+++ Given entries
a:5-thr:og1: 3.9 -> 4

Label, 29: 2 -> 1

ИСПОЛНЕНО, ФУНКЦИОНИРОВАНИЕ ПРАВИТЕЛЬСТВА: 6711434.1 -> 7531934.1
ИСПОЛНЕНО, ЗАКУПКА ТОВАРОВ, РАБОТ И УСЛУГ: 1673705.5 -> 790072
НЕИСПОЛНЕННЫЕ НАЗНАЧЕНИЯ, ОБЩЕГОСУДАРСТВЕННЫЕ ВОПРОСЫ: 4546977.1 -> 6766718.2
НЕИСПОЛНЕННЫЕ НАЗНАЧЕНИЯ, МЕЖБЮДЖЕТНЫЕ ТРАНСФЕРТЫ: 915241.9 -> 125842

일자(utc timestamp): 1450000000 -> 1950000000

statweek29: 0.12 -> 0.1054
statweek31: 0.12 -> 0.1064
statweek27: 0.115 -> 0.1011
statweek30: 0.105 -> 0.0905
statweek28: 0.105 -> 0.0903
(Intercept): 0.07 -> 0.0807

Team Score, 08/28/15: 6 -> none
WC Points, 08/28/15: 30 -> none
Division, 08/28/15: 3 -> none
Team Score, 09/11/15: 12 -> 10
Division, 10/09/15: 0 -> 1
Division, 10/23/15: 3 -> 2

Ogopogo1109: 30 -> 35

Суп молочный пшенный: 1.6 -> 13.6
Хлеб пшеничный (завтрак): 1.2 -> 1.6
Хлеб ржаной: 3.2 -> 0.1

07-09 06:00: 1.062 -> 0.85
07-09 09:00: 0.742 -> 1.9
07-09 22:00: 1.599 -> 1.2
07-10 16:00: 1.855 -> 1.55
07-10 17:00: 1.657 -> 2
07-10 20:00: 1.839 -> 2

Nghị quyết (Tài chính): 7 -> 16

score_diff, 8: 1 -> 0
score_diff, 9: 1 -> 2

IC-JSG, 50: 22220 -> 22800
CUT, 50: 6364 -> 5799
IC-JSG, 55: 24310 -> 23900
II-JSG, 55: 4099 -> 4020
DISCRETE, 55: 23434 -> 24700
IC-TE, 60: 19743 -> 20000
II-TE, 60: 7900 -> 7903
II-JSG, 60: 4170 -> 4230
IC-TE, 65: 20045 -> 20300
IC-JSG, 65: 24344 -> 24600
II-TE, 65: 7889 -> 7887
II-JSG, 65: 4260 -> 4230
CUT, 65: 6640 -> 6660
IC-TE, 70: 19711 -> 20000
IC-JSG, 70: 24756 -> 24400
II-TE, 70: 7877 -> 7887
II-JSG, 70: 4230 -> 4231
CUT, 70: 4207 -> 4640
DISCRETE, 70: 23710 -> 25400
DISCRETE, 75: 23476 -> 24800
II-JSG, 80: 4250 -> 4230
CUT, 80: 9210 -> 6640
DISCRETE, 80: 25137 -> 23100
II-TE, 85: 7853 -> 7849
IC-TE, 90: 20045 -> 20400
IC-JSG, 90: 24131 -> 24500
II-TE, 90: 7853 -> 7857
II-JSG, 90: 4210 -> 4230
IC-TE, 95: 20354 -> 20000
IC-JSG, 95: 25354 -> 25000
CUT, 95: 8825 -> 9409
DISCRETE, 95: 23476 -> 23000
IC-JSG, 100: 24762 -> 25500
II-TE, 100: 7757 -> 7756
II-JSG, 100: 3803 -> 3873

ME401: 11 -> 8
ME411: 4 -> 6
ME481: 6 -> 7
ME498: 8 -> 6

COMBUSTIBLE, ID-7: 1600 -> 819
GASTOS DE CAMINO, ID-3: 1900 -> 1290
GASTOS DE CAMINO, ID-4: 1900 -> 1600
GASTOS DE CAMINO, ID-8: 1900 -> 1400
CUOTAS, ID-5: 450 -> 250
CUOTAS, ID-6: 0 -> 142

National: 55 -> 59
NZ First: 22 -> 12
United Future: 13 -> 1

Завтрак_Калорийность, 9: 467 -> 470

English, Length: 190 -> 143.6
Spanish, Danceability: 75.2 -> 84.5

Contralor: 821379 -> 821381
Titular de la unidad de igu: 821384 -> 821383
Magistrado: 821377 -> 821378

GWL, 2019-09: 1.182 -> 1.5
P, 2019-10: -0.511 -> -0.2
++++++
**Task prompt:**
Your answer should be a single number: the count of lines in the entries that contain the word "GASTOS".

**The completed task:**
3